S- Byłaś w wodzie i na tym co stałaś zaczęło się to zapadać. Chłopaki cię ledwo co wyciągnęli. Igor trzymał ci głowę żebyś się wodą nie zachłysneła a Dawid z Wrzoskiem się wygrzebywaliu. Żeby nie robić sensacji to po prostu cię tu przynieśli a lekarz powiedział,że nic ci nie jest. Jakby coś to mamy jechać do szpitala.

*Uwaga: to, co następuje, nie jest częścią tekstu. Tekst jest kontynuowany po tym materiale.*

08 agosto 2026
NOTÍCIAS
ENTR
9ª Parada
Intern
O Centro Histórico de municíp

I oni właśnie kończą zabawy bo od 10-13 siedzieli na plaży a potem od 14-17 teraz robili coś.
B- Okej już mi nic nie jest dobrze się czuję.

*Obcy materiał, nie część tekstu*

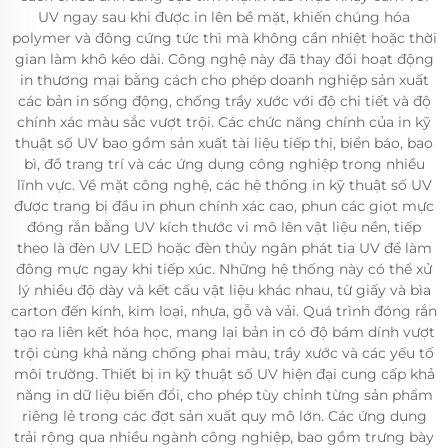
UV ngay sau khi được in lên bề mặt, khiến chúng hóa
polymer và đông cứng tức thì mà không cần nhiệt hoặc thời
gian làm khô kéo dài. Công nghệ này đã thay đổi hoạt động
in thương mại bằng cách cho phép doanh nghiệp sản xuất
các bản in sống động, chống trầy xước với độ chi tiết và độ
chính xác màu sắc vượt trội. Các chức năng chính của in kỹ
thuật số UV bao gồm sản xuất tài liệu tiếp thị, biển báo, bao
bì, đồ trang trí và các ứng dụng công nghiệp trong nhiều
lĩnh vực. Về mặt công nghệ, các hệ thống in kỹ thuật số UV
được trang bị đầu in phun chính xác cao, phun các giọt mực
đóng rắn bằng UV kích thước vi mô lên vật liệu nền, tiếp
theo là đèn UV LED hoặc đèn thủy ngân phát tia UV để làm
đông mực ngay khi tiếp xúc. Những hệ thống này có thể xử
lý nhiều độ dày và kết cấu vật liệu khác nhau, từ giấy và bìa
carton đến kính, kim loại, nhựa, gỗ và vải. Quá trình đóng rắn
tạo ra liên kết hóa học, mang lại bản in có độ bám dính vượt
trội cùng khả năng chống phai màu, trầy xước và các yếu tố
môi trường. Thiết bị in kỹ thuật số UV hiện đại cung cấp khả
năng in dữ liệu biến đổi, cho phép tùy chỉnh từng sản phẩm
riêng lẻ trong các đợt sản xuất quy mô lớn. Các ứng dụng
trải rộng qua nhiều ngành công nghiệp, bao gồm trưng bày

Wstałam i chciałam wyjść na balkon kiedy do pokoju wparował Dawid i mocno przykleił się do moich ust. Sara i Wrzosek wyszli z pokoju.
DK- Przepraszam ,że cię wziołem do wody TO WSZYSTKO moja wina!
B- Dawid to ja powinna szybciej stamtąd płynąć. Nie przejmuje się tym, wszystko jest Okej.
Popatrzyłam w jego kochane oczka ( co ja piszę XD)
DK-  Jest 17:30
B- Tak
Nie wiedziałam o co mu chodzi
DK- 20 pamiętasz?!
B- Tak

Do pokoju było słychać pukanie.
My- Proszę
Do pokoju weszedł Wrzosek ,Sara i Igor.
W- Nie chcieliśmy wam przeszkadzać. Jak się czujesz Bella?
B- Dobrze
I- To głupi pomysł ale chodźmy może poodbijać piłkę na plaży.
Wszyscy- Okej

Wyszliśmy z hotelu i odbijaliśmy piłkę. Ja z Sarą na Wrzoska ,Dawida.
Igor zamieniał się z Dawidem albo z Wrzoskiem.

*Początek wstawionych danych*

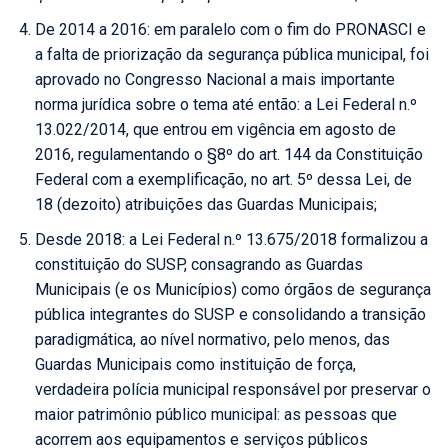
De 2014 a 2016: em paralelo com o fim do PRONASCI e
a falta de priorização da segurança pública municipal, foi
aprovado no Congresso Nacional a mais importante
norma jurídica sobre o tema até então: a Lei Federal n.º
13.022/2014, que entrou em vigência em agosto de
2016, regulamentando o §8º do art. 144 da Constituição
Federal com a exemplificação, no art. 5º dessa Lei, de
18 (dezoito) atribuições das Guardas Municipais;
Desde 2018: a Lei Federal n.º 13.675/2018 formalizou a
constituição do SUSP, consagrando as Guardas
Municipais (e os Municípios) como órgãos de segurança
pública integrantes do SUSP e consolidando a transição
paradigmática, ao nível normativo, pelo menos, das
Guardas Municipais como instituição de força,
verdadeira polícia municipal responsável por preservar o
maior patrimônio público municipal: as pessoas que
acorrem aos equipamentos e serviços públicos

S- Bella zacznij ścinać bo potrafisz.
Podbiła do mnie piłkę a ja jak to ja pięknie przebiłam piłeczkę ,że  chłopaki nieogatneli co się dzieje.
DK- Jak
W- Bella czy ty często grasz w siatkę?
B- Bardzo rzadko, czasami jak przyjeżdżam do rodzinny.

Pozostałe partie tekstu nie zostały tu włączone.